1. Pick one surface: multi-hop Expand ordering and direction. Smallest patch dialect, clearest invariant (bit-identical results), surface we already know is suboptimal.

2. Build a .gq corpus of ~30 queries against the existing test fixtures (crates/omnigraph/tests/fixtures/). Mix: 2-hop and 3-hop traversals, with and without anti-join, with and without leaf filters. Document provenance.

3. Add an --explain ir flag to omnigraph read (or a dump_ir test helper) that serializes QueryIR to JSON. This is independently useful (the deny-list calls out "plans are explainable", §V.22) and is the substrate the LLM edits.

4. Wrap the existing engine in a benchmark harness using tempfile::tempdir() (the pattern already in tests/helpers/mod.rs) and the criterion story (currently absent — see docs/testing.md: "no benches/ directories"). Per-trial cost is engine-init + run; n_runs=5 should be sufficient.

5. Implement a single LLM strategy: bol_evol with n_steps=2, n_samples_per_step=5, top_k=1. Same as the paper's quick example. Use the same JSON-Patch primitive, restricted to a permutation + direction subset of operations.

6. Measure: geomean speedup, fraction of queries with ≥10% improvement, search cost in $ and wall-clock, transferability of winning patches to the same query shape on a different fixture.

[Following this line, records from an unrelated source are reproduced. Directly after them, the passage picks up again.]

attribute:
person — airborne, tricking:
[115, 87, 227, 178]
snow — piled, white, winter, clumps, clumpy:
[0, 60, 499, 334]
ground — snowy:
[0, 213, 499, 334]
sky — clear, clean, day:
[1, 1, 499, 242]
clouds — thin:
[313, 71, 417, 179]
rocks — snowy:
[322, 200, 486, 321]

If the geomean is ≥1.3× on a corpus we believe in, the next surface (hybrid retrieval) is justified. If it's ≤1.1×, we have learned something specific (probably: our IR is small enough that lexical order is already close to optimal) and the project sunsets cheaply.

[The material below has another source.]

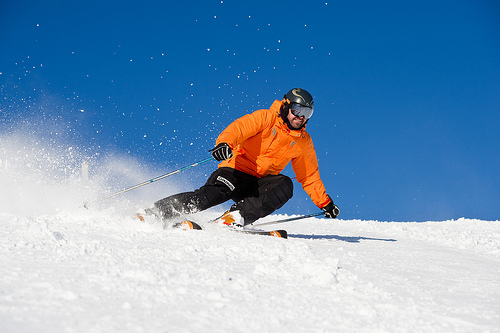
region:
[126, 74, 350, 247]
skier is going down hill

What this experiment intentionally does not do: it does not introduce a runtime planner, does not change any mutate path, does not fork DataFusion, does not touch the manifest writer or recovery sweep. It is additive search over a serialized read-IR with offline freezing.

References

• Paper: Erol, Hao, Bianchi, Greco, Tagliabue, Zou. Making Databases Faster with LLM Evolutionary Sampling. arXiv 2602.10387.
• Repo: BauplanLabs/Making-Databases-Faster-with-LLM-Evolutionary-Sampling.
• Key files in the upstream repo (read in preparing this note):
  • src/sampling/sql_optimization_prompts.py — system prompt (cardinality-by-semantics, join-side rules, projection-index recalculation).
  • src/sampling/gpt_plan_optimizer.py — LiteLLM driver with n_samples parallel calls.
  • src/sampling/sample_plans.py — SamplingStrategy (bol_evol, pst_evol, best_of), upstream-patch chain reconstruction.
  • src/sampling/orchestrator.py — multi-step loop, resume semantics.
  • src/sampling/plan_scaler.py — cross-scale transfer via scan signatures.
• OmniGraph internals referenced:
  • crates/omnigraph-compiler/src/ir/mod.rs:9 — QueryIR / IROp.
  • crates/omnigraph-compiler/src/ir/lower.rs:11 — lower_query, source-order lowering.
  • crates/omnigraph/src/exec/query.rs:348 — execute_query, hand-rolled pipeline interpreter.
  • crates/omnigraph/src/exec/query.rs:770 — execute_expand, the IN-list hydration path.
  • crates/omnigraph/src/table_store.rs:1159 — build_lance_filter, IR-filter → Lance SQL.
  • crates/omnigraph/src/table_store.rs:1349 — ensure_indices, index build parameters.
  • crates/omnigraph/src/table_store.rs:1612 — scan_pending_batches, the only DataFusion MemTable site.
• Invariants engaged: §I.1–3 substrate respect, §V.18–22 honesty / observability / explainability, §VI.28 determinism, §VII.41–42 SIP / factorize, §IX deny-list ("cost-blind plan choice", "ad-hoc IN-list filtering when SIP fits", "shipping observable behavior as if it weren't part of the contract").